By Michael J. De La Merced

One of the bankruptcy bar’s biggest names is planning to leave the law to take up a different perch in the world of restructuring.

John W. Butler Jr., a partner at the law firm Skadden, Arps, Slate, Meagher & Flom, will move to Hilco Global, a financial firm whose services include liquidating bankrupt companies, Hilco announced in an internal memorandum on Wednesday.

The move will signal a major shift for Mr. Butler, who is known as Jack and is one of the most prominent bankruptcy lawyers. In his 23 years at Skadden, he has been involved in some of the biggest — and most contentious — Chapter 11 filings in memory.

Those include the bankruptcies of American Airlines, where he represented the airline’s creditors committee and helped orchestrate the company’s merger with US Airways; Delphi, where he worked for the auto-part maker’s infamously protracted Chapter 11 case; and Kmart.

“Jack has made a tremendous contribution to the development of our corporate restructuring practice for more than 20 years and has helped ensure the group’s continued strength and success,” Eric Friedman, Skadden’s executive partner, said in a statement. “We are very excited for him as he embarks on this new endeavor and wish him all the best.”

Other top bankruptcy lawyers have left the legal world to try their hand in other parts of the restructuring universe. David Kurtz, the global head of Lazard’s restructuring practice, formerly worked at Skadden.

Harvey R. Miller, a partner atWeil, Gotshal & Manges and one of the foremost practitioners in the field, left his firm to work at Greenhill & Company, a boutique investment bank, but returned after five years.

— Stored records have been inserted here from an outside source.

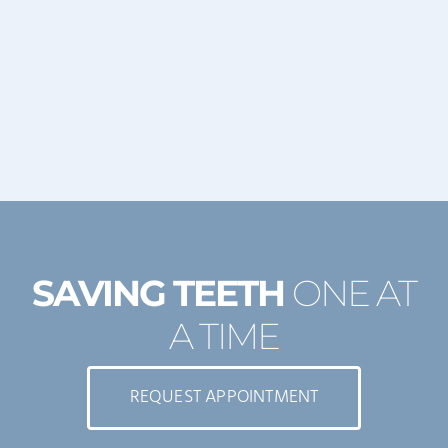
SAVING TEETH
ONE AT
A TIME
REQUEST APPOINTMENT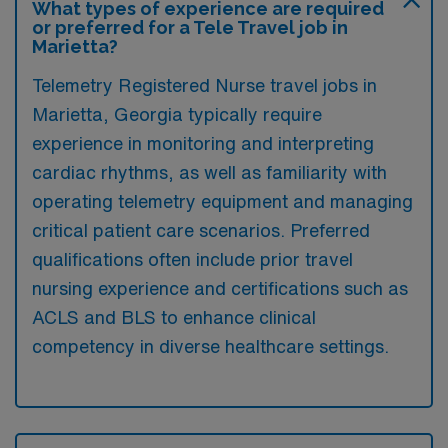
What types of experience are required
or preferred for a Tele Travel job in
Marietta?
Telemetry Registered Nurse travel jobs in
Marietta, Georgia typically require
experience in monitoring and interpreting
cardiac rhythms, as well as familiarity with
operating telemetry equipment and managing
critical patient care scenarios. Preferred
qualifications often include prior travel
nursing experience and certifications such as
ACLS and BLS to enhance clinical
competency in diverse healthcare settings.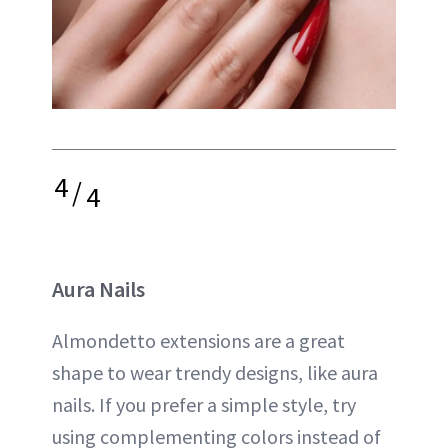
4
/
4
Aura Nails
Almondetto extensions are a great
shape to wear trendy designs, like aura
nails. If you prefer a simple style, try
using complementing colors instead of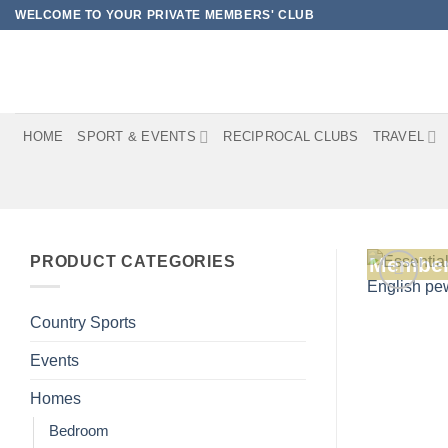
Skip
WELCOME TO YOUR PRIVATE MEMBERS' CLUB
to
content
HOME
SPORT & EVENTS
RECIPROCAL CLUBS
TRAVEL
PRODUCT CATEGORIES
Member
Country Sports
Events
Homes
Bedroom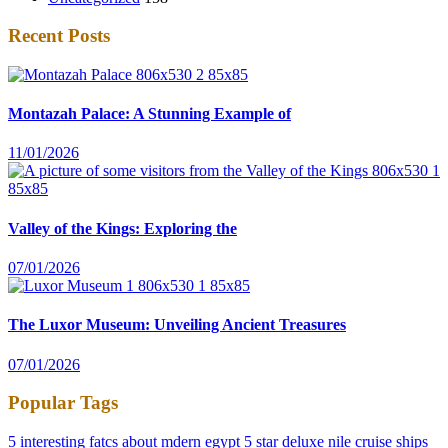
Recent Posts
Montazah Palace: A Stunning Example of
11/01/2026
Valley of the Kings: Exploring the
07/01/2026
The Luxor Museum: Unveiling Ancient Treasures
07/01/2026
Popular Tags
5 interesting fatcs about mdern egypt
5 star deluxe nile cruise ships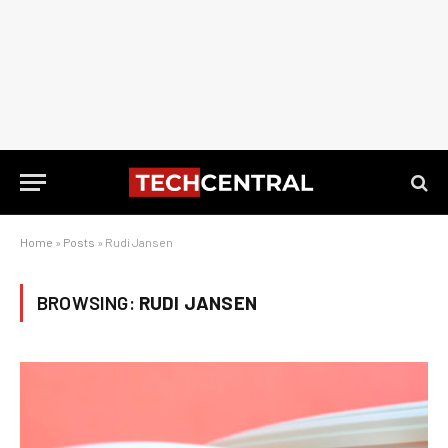
Home
»
Posts
»
Rudi Jansen
BROWSING:
RUDI JANSEN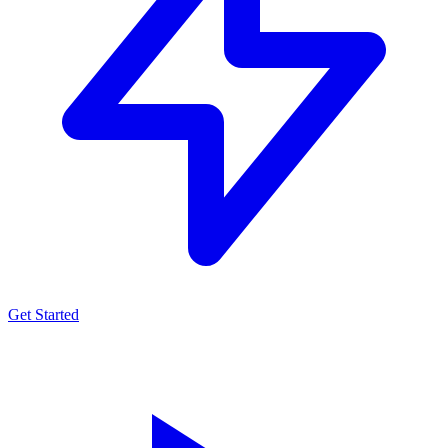
Get Started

And James H. M. Sprayregen, a top partner at Kirkland & Ellis, spent two years at Goldman Sachs before coming back to the law.

A Michigan native, Mr. Butler graduated from Princeton and the University of Michigan’s law school, joining Skadden in 1990. He developed a reputation as a tough-headed negotiator, unafraid of negotiating for hours on end.

Mr. Butler will take that reputation to Hilco, a financial services firm whose array of businesses include appraising assets, providing corporate advice and running a private equity firm that owns brands like Polaroid and the fashion label Halston.

But roughly 70 percent of the firm’s business now involves working with healthy businesses, rather than distressed companies.

At Hilco, he will serve as an executive vice president, reporting to Jeffrey B. Hecktman, the firm’s chairman and chief executive.

In the memo, Mr. Hecktman praised his new hire as “one of the most wellknown and highly regarded deal-makers and thought leaders in the restructuring, corporate reorganization and M.&A. community.”